To all the world, leprosy is a curse. Its power to deform the
face and body terrified the ancients and also their heirs. For most of history, leprosy
sufferers lived apart, cast away by their frightened brethren to dwell alone or in squalid
colonies of untouchables. And so it was in Pakistan when Dr. Ruth Pfau arrived in 1960.
Pfau was born in Germany and in her youth survived the havoc of Nazism, war, and foreign
occupation. Amid the ferment of postwar Europe, she became a doctor and found direction in
Catholicism. She joined the Daughters of the Heart of Mary, a religious order dedicated to
the relief of misery, and asked to be sent to Asia.
Destined for a mission station in India, Pfau stopped along the way in Pakistan. There, in
a Karachi slum, fellow members of her order had set up a ramshackle leprosy dispensary
named after their founder, Marie Adelaide. Seeing the squalor and suffering, Pfau blurted
out, "It can't go on any more like this," and halted her journey on the spot.

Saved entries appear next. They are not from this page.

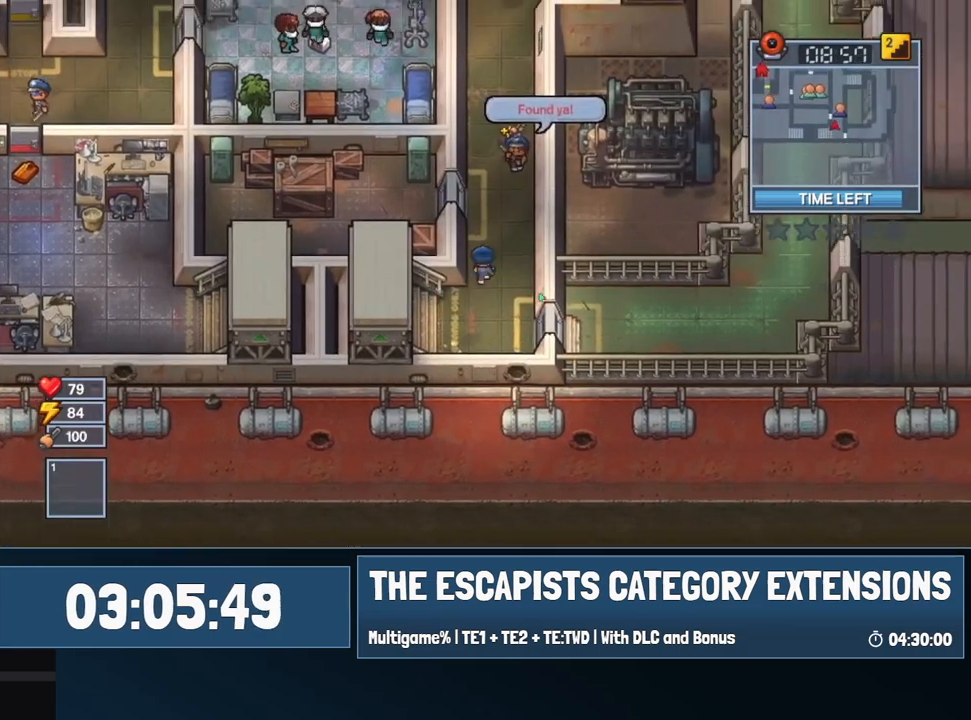
{"keys": ["w"], "mouse": [], "events": []}
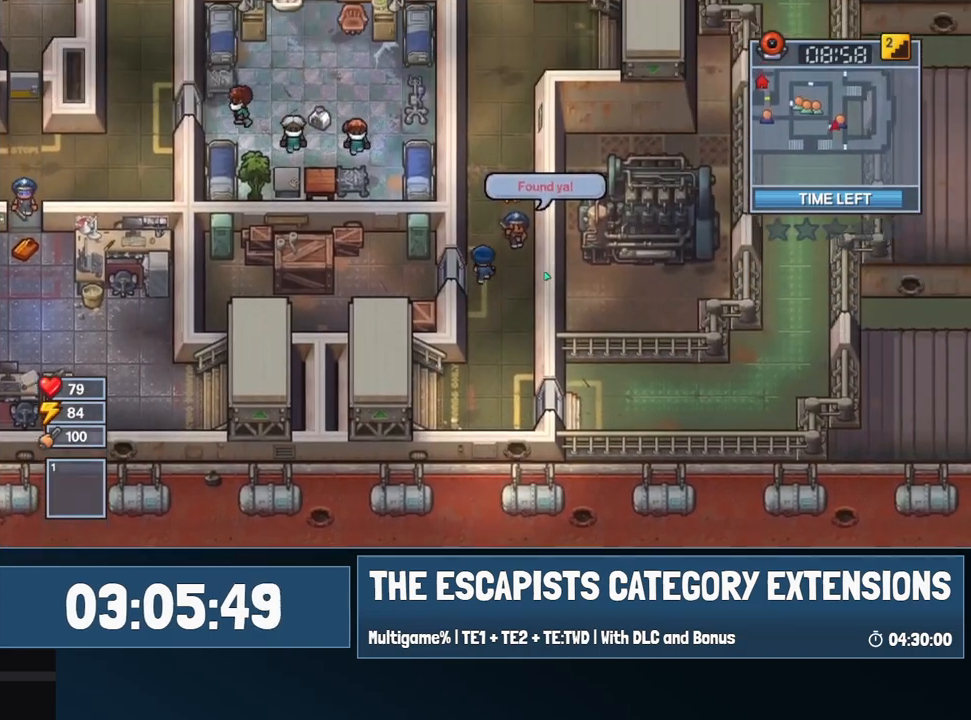
{"keys": ["w"], "mouse": [], "events": [[167, "mouse_right", "down"], [417, "mouse_right", "up"]]}
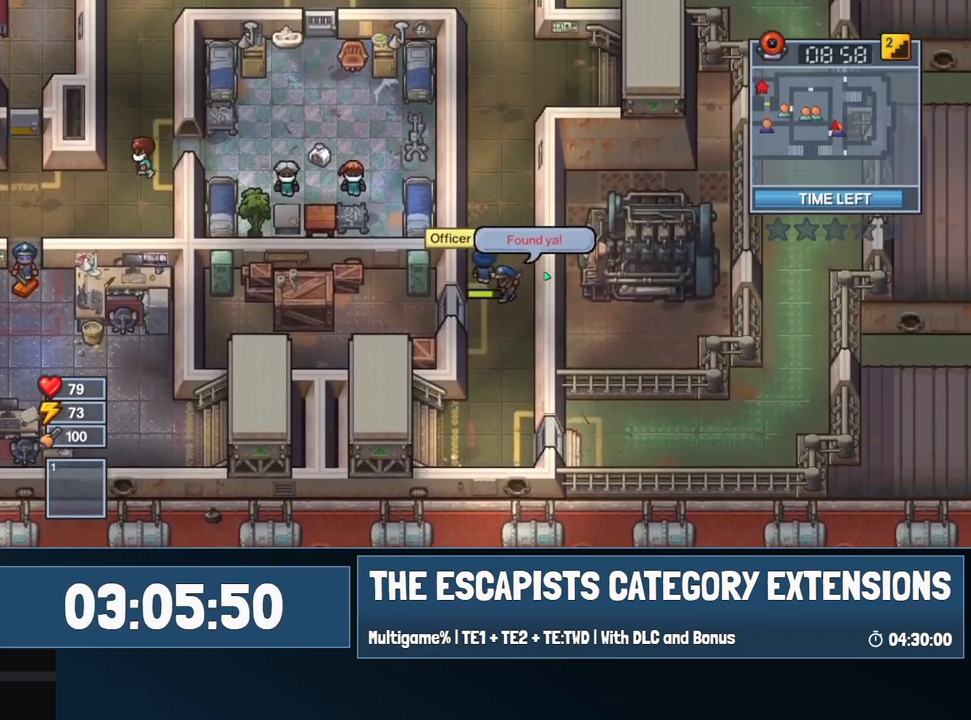
{"keys": ["w"], "mouse": [], "events": []}
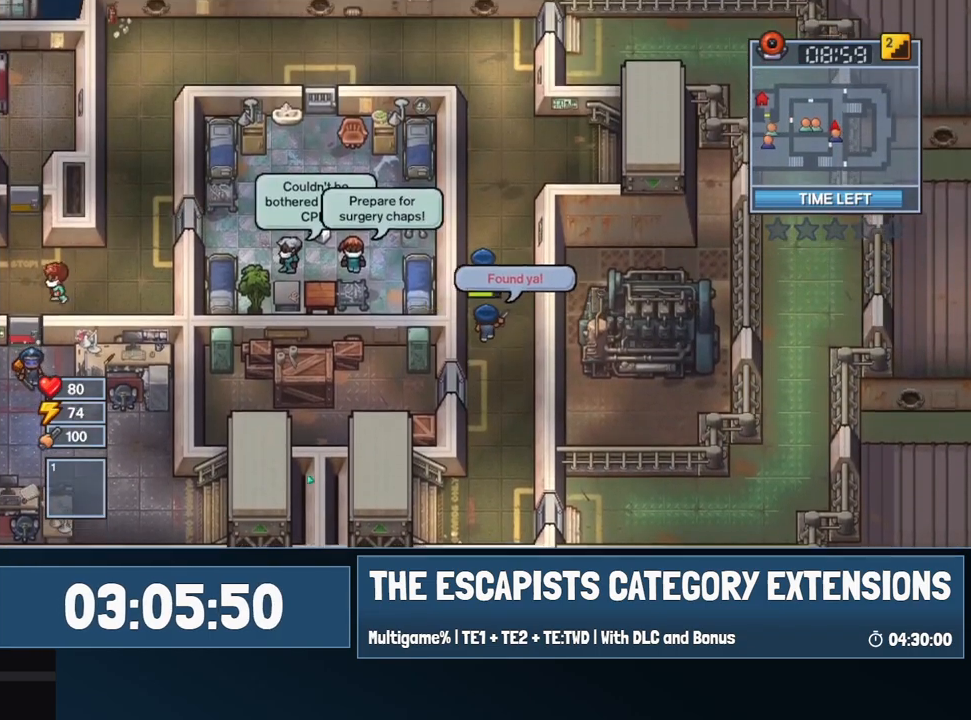
{"keys": ["w"], "mouse": [], "events": [[250, "d", "down"], [450, "d", "up"]]}
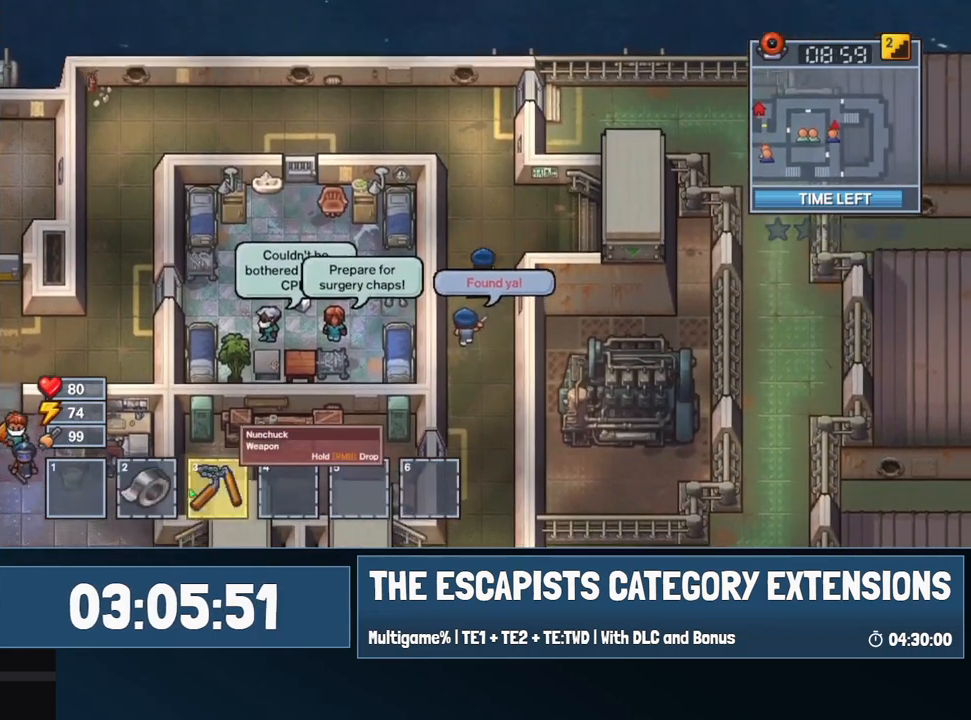
{"keys": ["d"], "mouse": [], "events": [[84, "d", "down"], [84, "mouse_left", "down"], [167, "mouse_left", "up"], [367, "w", "up"]]}
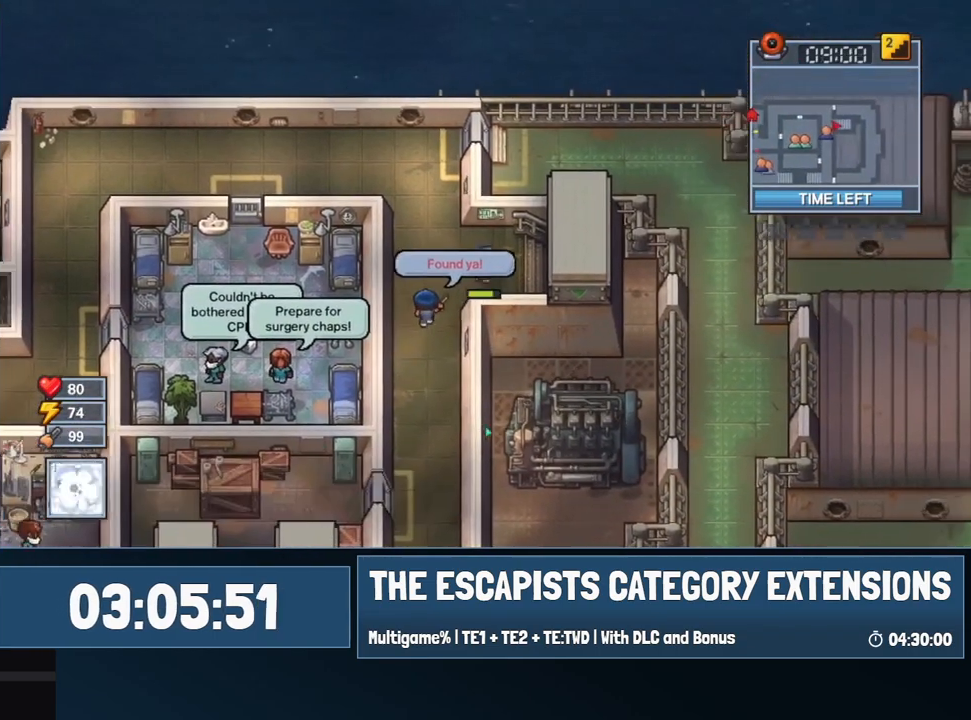
{"keys": ["d"], "mouse": [], "events": []}
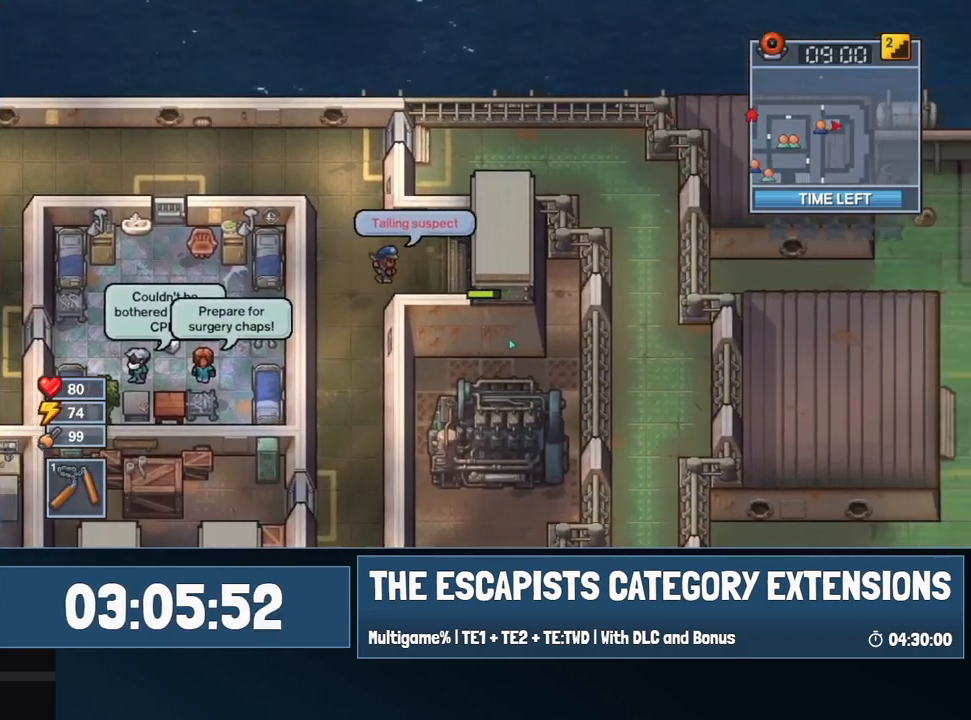
{"keys": ["d", "s"], "mouse": [], "events": [[484, "s", "down"]]}
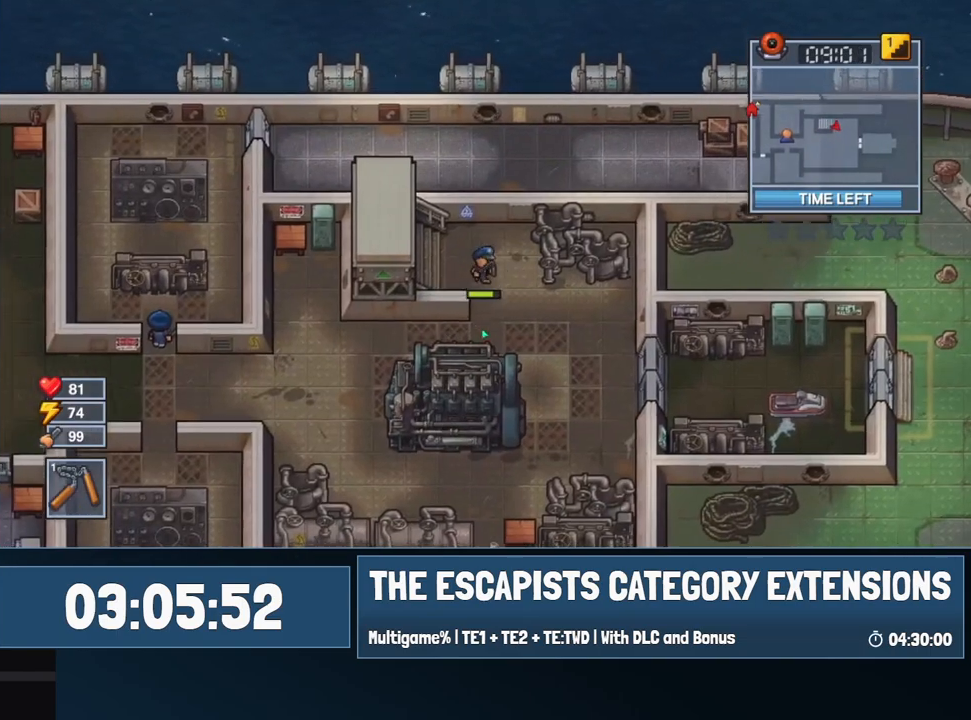
{"keys": ["d", "s"], "mouse": [], "events": [[134, "d", "up"], [217, "d", "down"]]}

Pfau quickly reorganized the rough-hewn dispensary into a properly run leprosy clinic,
despite the ambient filth and disorder and legions of needy patients. By chance, her
efforts drew the attention of the German Leprosy Relief Association, which, along with
other German donors, began to provide regular funding.
In two years' time, she transferred the Marie Adelaide Leprosy Centre (MALC) to a proper
hospital building and established a full-service leprosy treatment and rehabilitation
center, free to patients. Volunteer specialists helped her, but Pfau built her staff
mainly by training former patients to diagnose and treat the disease and to keep records.
Meanwhile, she took note of the home districts of her patients and identified Pakistan's
leprosy belt-the first step in creating a national program of eradication.
In 1968, Pfau invited the government of Pakistan to undertake a National Leprosy Control
Programme in partnership with MALC. Soon, she and her team began setting up
leprosy-control centers across the country. Pfau traveled to the most remote and rugged
corners of Pakistan, making now-legendary treks by horseback and camelback and by foot. In
her far-flung clinics, MALC-trained paramedics identified leprosy victims and drew them
into treatment. Multidrug-Regimen chemotherapy, introduced in 1984, offered a timely and
effective cure. But Pfau trained her staff always to treat the person, not just the
disease. She fostered social rehabilitation and worked desperately to remove the public
fear of leprosy, making a point of holding her patients' hands and calmly entering their
dwellings for all to see.
Today, Karachi's eight-story Marie Adelaide Leprosy Centre is the hub of one hundred
seventy leprosy control centers, with some eight hundred staff members. Leprosy still
occurs in Pakistan. But by 1996, Pfau's efforts had so reduced its incidence that the
World Health Organization declared the disease to have been controlled in Pakistan, one of
the first countries in Asia to achieve this goal. These days, Pfau's regional centers
sometimes double as tuberculosis or eye health clinics. Meanwhile, seventy-two-year-old
Pfau, retired now, is busy helping to feed and repatriate Afghan refugees adrift in
Pakistan.
Pfau long ago claimed Pakistan as home. She would like to do more there. "If I could
be reborn again," she says, "I would certainly dedicate myself to women's rights
in Pakistan." As MALC's guiding spirit, she reminds people of her own life-shaping
realization of many years ago: A leprosy victim, no matter how wretched, has "only
one life to live out-one single life, a life just like mine."
In electing Ruth Pfau to receive the 2002 Ramon Magsaysay Award for Public Service, the
board of trustees recognizes her lifelong dedication to eradicate leprosy and its stigma
in Pakistan, and other loving gifts to her adopted country.